MalloyDelacroix commented 3 years ago

This base issue has been mostly fixed. At least to the extent possible. You can import a json file that has been exported from version 2.X.X. The users/subreddits imported will have the correct date limit, as well as most of the other settings that can be set in version 2. There are a lot of settings that have incompatibly changed (the way downloads are named for instance) or settings that are completely new. Many of these settings will not be able to be imported from old export files.

The additional comments about duplicate downloads are really separate issues, but I will address them here for the time being.

Some of the problem is resolved in being able to import from a json file. It will set the date limit to the last date limit downloaded with the old version. This will keep files before this date limit from being downloaded again, avoiding most of the duplicate problem.

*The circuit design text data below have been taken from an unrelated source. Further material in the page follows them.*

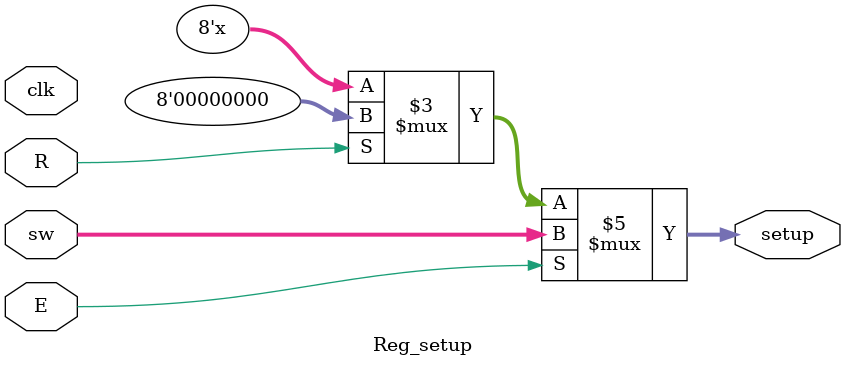
<source format=v>
/*
Registrador de 2 bits que guarda o nível de jogo escolhido no estado Setup.
Entradas:
	- clk (wire - 1): clock
	- R (wire - 1): reset
	- E (wire - 1): enable
	- sw (wire - 8): switches
Saídas:
	- setup (reg - 8: guarda o valor do switches
*/

module Reg_setup(
	//entrada de dados
	clk,
	R,
	E,
	sw,
	
	//saída de dados
	setup
);

	//localparams
	localparam p_sw = 8;
	localparam p_setup = 8;

	// Input Port(s)
	input wire 						clk;
	input wire 						R;
	input wire 						E;
	input wire [p_sw - 1:0] 	sw;
	
	// Output Port(s)
	output reg [p_setup - 1:0] setup;
	
	always @(E or R)
		begin
			if (R == 1'b1)
				begin
					setup <= 8'b0;  // TODO ver com o prof. o registrador não é de 2 bits? pq tamanho 8?
				end
			
			if (E)
				begin
					setup <= sw;
				end
		end
endmodule

</source>
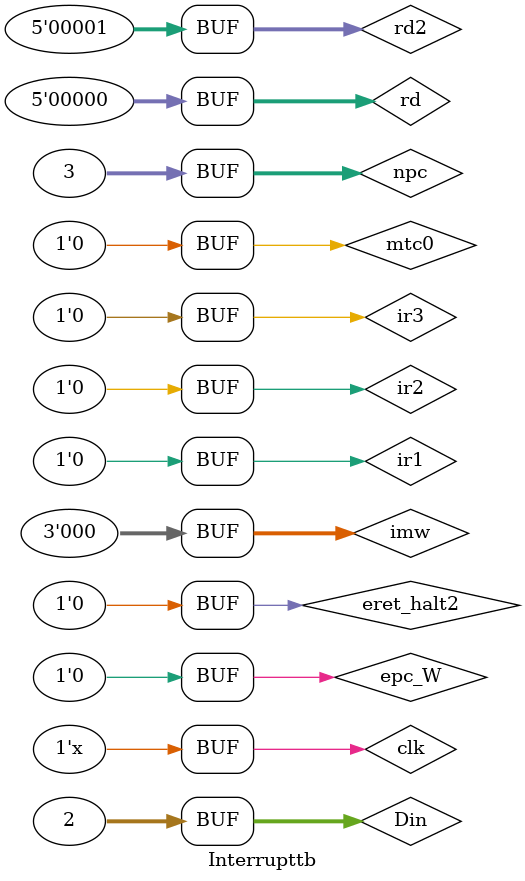
<source format=v>
`timescale 1ns / 1ps


module Interrupttb(    );
    reg [31:0] npc, Din;
	reg [4:0] rd, rd2;
	reg epc_W, mtc0, clk;
	reg ir1, ir2, ir3;
	reg [2:0] imw;
	reg eret_halt2;

	wire [31:0] epc;		//'
	wire [31:0] cp0_reg1; 	//'
	wire [31:0] cp0_R1, cp0_R2;

	wire led1, led2, led3;
	wire [1:0] ir_no;
	wire trap;
    Interrupt test(npc, Din, rd, rd2, epc_W, mtc0, clk, ir1, ir2, ir3, imw, eret_halt2,
         epc, cp0_reg1, cp0_R1, cp0_R2, led1, led2, led3, ir_no, trap
        );
        
     initial begin
        rd = 0;
        rd2 = 1;
        imw = 0;
        eret_halt2 = 0;
        ir1 = 0;
        ir2 = 0;
        ir3 = 0;
        epc_W = 0;
        mtc0 = 0;
        clk = 0;
        npc = 0;
        Din = 0;
        #4 mtc0 = 1;
            Din = 2;
        #4 mtc0 = 0;
            epc_W = 1;
            npc = 3;
         #6 epc_W = 0;
     end
     
     always #2 clk = ~clk;
endmodule

</source>
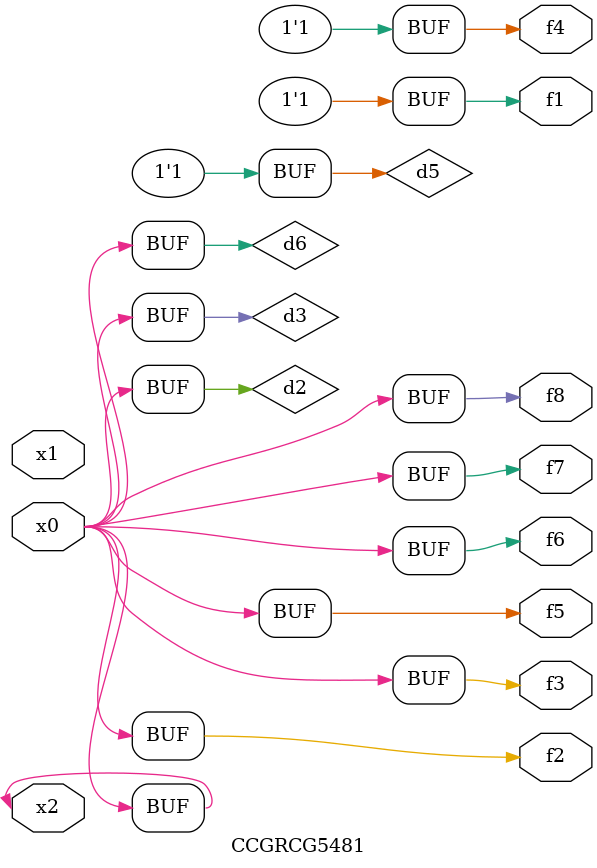
<source format=v>
module CCGRCG5481(
	input x0, x1, x2,
	output f1, f2, f3, f4, f5, f6, f7, f8
);

	wire d1, d2, d3, d4, d5, d6;

	xnor (d1, x2);
	buf (d2, x0, x2);
	and (d3, x0);
	xnor (d4, x1, x2);
	nand (d5, d1, d3);
	buf (d6, d2, d3);
	assign f1 = d5;
	assign f2 = d6;
	assign f3 = d6;
	assign f4 = d5;
	assign f5 = d6;
	assign f6 = d6;
	assign f7 = d6;
	assign f8 = d6;
endmodule

</source>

It is not feasible to import existing files into the database. The file path and extension would be the only information available by reading these files which are only two of many rows in the database table for content downloads. Due to the adjustable way in which downloads can be stored and named, there would be no way to back-step usable information from the file alone. It is not guaranteed that information such as the title, author, subreddit, creation date, or associated post are contained in the folder structure or file name.

I have considered making it an option to avoid downloading files with post title that are already in the database, but depending on the user or subreddit being downloaded, this is not a very feasible option either. Some subreddits dictate that all posts have the same name for instance. This would lead to a lot of missed posts.

The final issue of avoiding duplicates based on checksum is a feature I have been trying to work out, and have been unsuccessful in doing so. The problem here is that a checksum is not available from any of the container sites that are downloaded from (that I'm aware of anyway) at the time of download. So to make this feature work, a file must be downloaded, hashed, then compared to existing entries stored in the database. This means that the file must be downloaded and stored on the hard drive, then deleted if a duplicate is found. This would add a lot of complexity and time to the download process and would be a very inefficient way to avoid a duplicate. I am still considering making this a feature (or at least some version of it) if I can find a way to make it work reliably.

redpoptarts commented 3 years ago

Awesome thanks for the detailed response. I'll see what I can do for a workaround for the time being.